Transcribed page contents
_ _ _

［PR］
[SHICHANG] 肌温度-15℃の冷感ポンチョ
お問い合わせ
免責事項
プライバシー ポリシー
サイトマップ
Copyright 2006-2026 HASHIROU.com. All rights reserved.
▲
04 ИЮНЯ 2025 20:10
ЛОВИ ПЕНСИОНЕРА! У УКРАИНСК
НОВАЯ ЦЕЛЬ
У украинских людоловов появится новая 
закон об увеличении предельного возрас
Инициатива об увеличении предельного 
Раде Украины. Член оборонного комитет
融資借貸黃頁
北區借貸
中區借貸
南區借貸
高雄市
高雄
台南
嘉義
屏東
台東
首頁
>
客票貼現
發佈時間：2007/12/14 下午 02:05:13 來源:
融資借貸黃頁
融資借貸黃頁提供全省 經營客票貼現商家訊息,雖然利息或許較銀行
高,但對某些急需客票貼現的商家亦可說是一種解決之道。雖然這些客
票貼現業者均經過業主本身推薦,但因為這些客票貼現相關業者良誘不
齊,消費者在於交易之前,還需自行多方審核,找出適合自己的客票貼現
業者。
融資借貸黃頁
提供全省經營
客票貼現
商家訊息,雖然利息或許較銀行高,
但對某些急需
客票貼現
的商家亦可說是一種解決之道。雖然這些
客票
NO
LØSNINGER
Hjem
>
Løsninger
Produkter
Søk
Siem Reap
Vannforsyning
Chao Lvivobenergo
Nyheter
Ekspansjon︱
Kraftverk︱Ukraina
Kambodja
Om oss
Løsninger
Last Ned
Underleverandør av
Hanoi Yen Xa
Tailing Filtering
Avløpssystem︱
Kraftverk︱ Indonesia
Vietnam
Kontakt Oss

_ _ _

DESCRIPTION OF THE TASK
Return the records above verbatim, in their entirety.

ANSWER SECTION
［PR］
[SHICHANG] 肌温度-15℃の冷感ポンチョ
お問い合わせ
免責事項
プライバシー ポリシー
サイトマップ
Copyright 2006-2026 HASHIROU.com. All rights reserved.
▲
04 ИЮНЯ 2025 20:10
ЛОВИ ПЕНСИОНЕРА! У УКРАИНСК
НОВАЯ ЦЕЛЬ
У украинских людоловов появится новая 
закон об увеличении предельного возрас
Инициатива об увеличении предельного 
Раде Украины. Член оборонного комитет
融資借貸黃頁
北區借貸
中區借貸
南區借貸
高雄市
高雄
台南
嘉義
屏東
台東
首頁
>
客票貼現
發佈時間：2007/12/14 下午 02:05:13 來源:
融資借貸黃頁
融資借貸黃頁提供全省 經營客票貼現商家訊息,雖然利息或許較銀行
高,但對某些急需客票貼現的商家亦可說是一種解決之道。雖然這些客
票貼現業者均經過業主本身推薦,但因為這些客票貼現相關業者良誘不
齊,消費者在於交易之前,還需自行多方審核,找出適合自己的客票貼現
業者。
融資借貸黃頁
提供全省經營
客票貼現
商家訊息,雖然利息或許較銀行高,
但對某些急需
客票貼現
的商家亦可說是一種解決之道。雖然這些
客票
NO
LØSNINGER
Hjem
>
Løsninger
Produkter
Søk
Siem Reap
Vannforsyning
Chao Lvivobenergo
Nyheter
Ekspansjon︱
Kraftverk︱Ukraina
Kambodja
Om oss
Løsninger
Last Ned
Underleverandør av
Hanoi Yen Xa
Tailing Filtering
Avløpssystem︱
Kraftverk︱ Indonesia
Vietnam
Kontakt Oss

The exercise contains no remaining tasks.